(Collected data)

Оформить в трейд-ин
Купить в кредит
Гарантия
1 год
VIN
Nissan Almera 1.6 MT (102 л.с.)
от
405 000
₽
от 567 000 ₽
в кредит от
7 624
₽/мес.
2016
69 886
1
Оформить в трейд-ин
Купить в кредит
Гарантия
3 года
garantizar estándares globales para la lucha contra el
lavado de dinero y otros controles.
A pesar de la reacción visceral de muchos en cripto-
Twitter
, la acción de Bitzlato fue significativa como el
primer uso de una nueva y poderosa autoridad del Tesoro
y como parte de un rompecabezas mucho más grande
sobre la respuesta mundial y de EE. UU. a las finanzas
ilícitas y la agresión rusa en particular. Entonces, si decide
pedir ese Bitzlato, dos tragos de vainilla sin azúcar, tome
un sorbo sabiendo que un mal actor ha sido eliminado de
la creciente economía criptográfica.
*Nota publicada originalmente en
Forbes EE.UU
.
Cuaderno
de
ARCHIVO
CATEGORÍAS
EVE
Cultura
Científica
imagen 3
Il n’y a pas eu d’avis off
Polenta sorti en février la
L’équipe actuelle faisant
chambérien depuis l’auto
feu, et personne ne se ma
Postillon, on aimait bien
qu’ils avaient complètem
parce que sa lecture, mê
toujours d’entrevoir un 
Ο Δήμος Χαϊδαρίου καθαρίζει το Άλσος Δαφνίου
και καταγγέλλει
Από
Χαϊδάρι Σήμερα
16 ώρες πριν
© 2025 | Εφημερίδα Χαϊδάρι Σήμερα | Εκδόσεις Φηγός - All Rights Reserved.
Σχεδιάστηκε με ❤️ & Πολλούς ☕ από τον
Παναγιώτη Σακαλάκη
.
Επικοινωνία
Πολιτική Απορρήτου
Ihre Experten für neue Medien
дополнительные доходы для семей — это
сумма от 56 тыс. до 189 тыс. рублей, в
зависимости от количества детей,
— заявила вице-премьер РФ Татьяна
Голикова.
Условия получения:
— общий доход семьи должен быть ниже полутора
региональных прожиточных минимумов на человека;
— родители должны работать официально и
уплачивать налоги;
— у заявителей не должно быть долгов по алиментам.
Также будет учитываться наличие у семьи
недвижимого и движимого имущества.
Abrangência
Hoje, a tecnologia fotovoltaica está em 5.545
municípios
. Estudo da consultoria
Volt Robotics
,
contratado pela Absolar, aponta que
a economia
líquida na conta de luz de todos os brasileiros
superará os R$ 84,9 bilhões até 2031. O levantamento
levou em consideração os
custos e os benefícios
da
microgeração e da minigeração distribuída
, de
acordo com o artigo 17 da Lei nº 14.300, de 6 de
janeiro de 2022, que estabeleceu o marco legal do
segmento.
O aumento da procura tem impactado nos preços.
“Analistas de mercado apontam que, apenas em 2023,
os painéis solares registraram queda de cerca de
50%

■ WHAT YOU SHOULD DO:
Revise the lines from all the entries, changing every "Купить в кредит" to "Купить в рассрочку" and leaving the rest as it is.

■ ANSWER BOX:
Оформить в трейд-ин
Купить в рассрочку
Гарантия
1 год
VIN
Nissan Almera 1.6 MT (102 л.с.)
от
405 000
₽
от 567 000 ₽
в кредит от
7 624
₽/мес.
2016
69 886
1
Оформить в трейд-ин
Купить в рассрочку
Гарантия
3 года
garantizar estándares globales para la lucha contra el
lavado de dinero y otros controles.
A pesar de la reacción visceral de muchos en cripto-
Twitter
, la acción de Bitzlato fue significativa como el
primer uso de una nueva y poderosa autoridad del Tesoro
y como parte de un rompecabezas mucho más grande
sobre la respuesta mundial y de EE. UU. a las finanzas
ilícitas y la agresión rusa en particular. Entonces, si decide
pedir ese Bitzlato, dos tragos de vainilla sin azúcar, tome
un sorbo sabiendo que un mal actor ha sido eliminado de
la creciente economía criptográfica.
*Nota publicada originalmente en
Forbes EE.UU
.
Cuaderno
de
ARCHIVO
CATEGORÍAS
EVE
Cultura
Científica
imagen 3
Il n’y a pas eu d’avis off
Polenta sorti en février la
L’équipe actuelle faisant
chambérien depuis l’auto
feu, et personne ne se ma
Postillon, on aimait bien
qu’ils avaient complètem
parce que sa lecture, mê
toujours d’entrevoir un 
Ο Δήμος Χαϊδαρίου καθαρίζει το Άλσος Δαφνίου
και καταγγέλλει
Από
Χαϊδάρι Σήμερα
16 ώρες πριν
© 2025 | Εφημερίδα Χαϊδάρι Σήμερα | Εκδόσεις Φηγός - All Rights Reserved.
Σχεδιάστηκε με ❤️ & Πολλούς ☕ από τον
Παναγιώτη Σακαλάκη
.
Επικοινωνία
Πολιτική Απορρήτου
Ihre Experten für neue Medien
дополнительные доходы для семей — это
сумма от 56 тыс. до 189 тыс. рублей, в
зависимости от количества детей,
— заявила вице-премьер РФ Татьяна
Голикова.
Условия получения:
— общий доход семьи должен быть ниже полутора
региональных прожиточных минимумов на человека;
— родители должны работать официально и
уплачивать налоги;
— у заявителей не должно быть долгов по алиментам.
Также будет учитываться наличие у семьи
недвижимого и движимого имущества.
Abrangência
Hoje, a tecnologia fotovoltaica está em 5.545
municípios
. Estudo da consultoria
Volt Robotics
,
contratado pela Absolar, aponta que
a economia
líquida na conta de luz de todos os brasileiros
superará os R$ 84,9 bilhões até 2031. O levantamento
levou em consideração os
custos e os benefícios
da
microgeração e da minigeração distribuída
, de
acordo com o artigo 17 da Lei nº 14.300, de 6 de
janeiro de 2022, que estabeleceu o marco legal do
segmento.
O aumento da procura tem impactado nos preços.
“Analistas de mercado apontam que, apenas em 2023,
os painéis solares registraram queda de cerca de
50%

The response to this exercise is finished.